** RECORDS SHOWN follows **

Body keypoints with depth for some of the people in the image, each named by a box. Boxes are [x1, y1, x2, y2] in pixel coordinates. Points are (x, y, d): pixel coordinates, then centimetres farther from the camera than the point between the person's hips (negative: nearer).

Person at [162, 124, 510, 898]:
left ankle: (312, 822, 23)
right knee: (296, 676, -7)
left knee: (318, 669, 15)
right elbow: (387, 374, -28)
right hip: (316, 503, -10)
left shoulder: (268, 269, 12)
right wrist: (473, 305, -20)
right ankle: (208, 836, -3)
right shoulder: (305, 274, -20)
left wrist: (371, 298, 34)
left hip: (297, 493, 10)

** End of RECORDS SHOWN **
** RECORDS SHOWN follows **

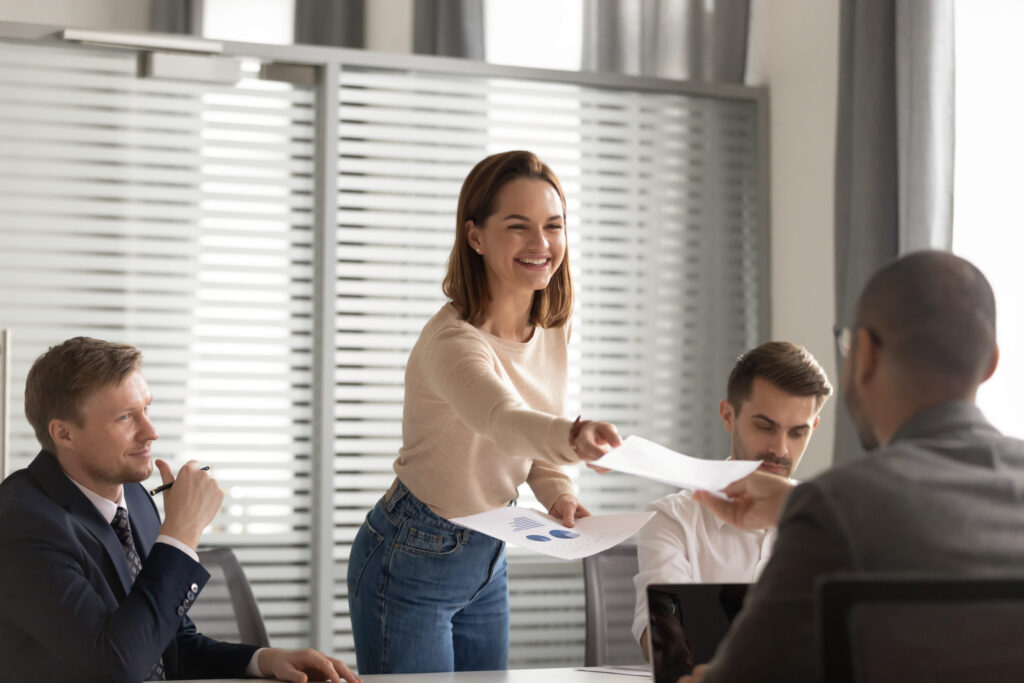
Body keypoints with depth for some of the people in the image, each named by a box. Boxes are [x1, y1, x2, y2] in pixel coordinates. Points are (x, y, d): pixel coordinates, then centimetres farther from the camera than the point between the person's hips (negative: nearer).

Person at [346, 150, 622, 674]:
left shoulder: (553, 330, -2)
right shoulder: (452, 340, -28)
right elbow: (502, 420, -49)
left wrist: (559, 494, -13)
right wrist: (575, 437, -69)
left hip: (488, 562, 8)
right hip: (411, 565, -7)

** End of RECORDS SHOWN **

* **WHAT YOU NEED TO DO**: Copy out the lines from the one containing "right hip: (316, 503, -10)" to the one containing "left wrist: (371, 298, 34)", including both, with no changes.

* **ANSWER FOR THE TASK**:
right hip: (316, 503, -10)
left shoulder: (268, 269, 12)
right wrist: (473, 305, -20)
right ankle: (208, 836, -3)
right shoulder: (305, 274, -20)
left wrist: (371, 298, 34)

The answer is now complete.